▶ _ABOUT THIS TASK_
Please restate the data that follows, leaving every word in place.

Saved entries
▼
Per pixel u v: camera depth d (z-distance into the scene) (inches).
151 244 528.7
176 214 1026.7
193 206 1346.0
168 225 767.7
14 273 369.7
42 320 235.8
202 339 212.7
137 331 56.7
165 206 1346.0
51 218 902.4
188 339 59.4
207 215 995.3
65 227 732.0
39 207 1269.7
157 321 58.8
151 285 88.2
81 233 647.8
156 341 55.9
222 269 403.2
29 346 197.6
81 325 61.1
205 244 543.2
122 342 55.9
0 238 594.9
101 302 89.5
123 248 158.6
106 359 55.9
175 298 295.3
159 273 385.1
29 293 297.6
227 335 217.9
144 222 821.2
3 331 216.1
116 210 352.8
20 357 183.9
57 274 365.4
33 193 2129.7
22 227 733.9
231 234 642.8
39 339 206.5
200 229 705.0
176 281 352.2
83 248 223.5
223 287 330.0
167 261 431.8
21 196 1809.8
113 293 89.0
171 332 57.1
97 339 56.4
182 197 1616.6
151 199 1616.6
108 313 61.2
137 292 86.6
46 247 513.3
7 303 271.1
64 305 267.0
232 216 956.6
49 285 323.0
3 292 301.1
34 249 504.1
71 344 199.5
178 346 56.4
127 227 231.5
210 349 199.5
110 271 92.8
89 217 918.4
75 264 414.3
▲
▶ _FINISHED EXERCISE_
Per pixel u v: camera depth d (z-distance into the scene) (inches).
151 244 528.7
176 214 1026.7
193 206 1346.0
168 225 767.7
14 273 369.7
42 320 235.8
202 339 212.7
137 331 56.7
165 206 1346.0
51 218 902.4
188 339 59.4
207 215 995.3
65 227 732.0
39 207 1269.7
157 321 58.8
151 285 88.2
81 233 647.8
156 341 55.9
222 269 403.2
29 346 197.6
81 325 61.1
205 244 543.2
122 342 55.9
0 238 594.9
101 302 89.5
123 248 158.6
106 359 55.9
175 298 295.3
159 273 385.1
29 293 297.6
227 335 217.9
144 222 821.2
3 331 216.1
116 210 352.8
20 357 183.9
57 274 365.4
33 193 2129.7
22 227 733.9
231 234 642.8
39 339 206.5
200 229 705.0
176 281 352.2
83 248 223.5
223 287 330.0
167 261 431.8
21 196 1809.8
113 293 89.0
171 332 57.1
97 339 56.4
182 197 1616.6
151 199 1616.6
108 313 61.2
137 292 86.6
46 247 513.3
7 303 271.1
64 305 267.0
232 216 956.6
49 285 323.0
3 292 301.1
34 249 504.1
71 344 199.5
178 346 56.4
127 227 231.5
210 349 199.5
110 271 92.8
89 217 918.4
75 264 414.3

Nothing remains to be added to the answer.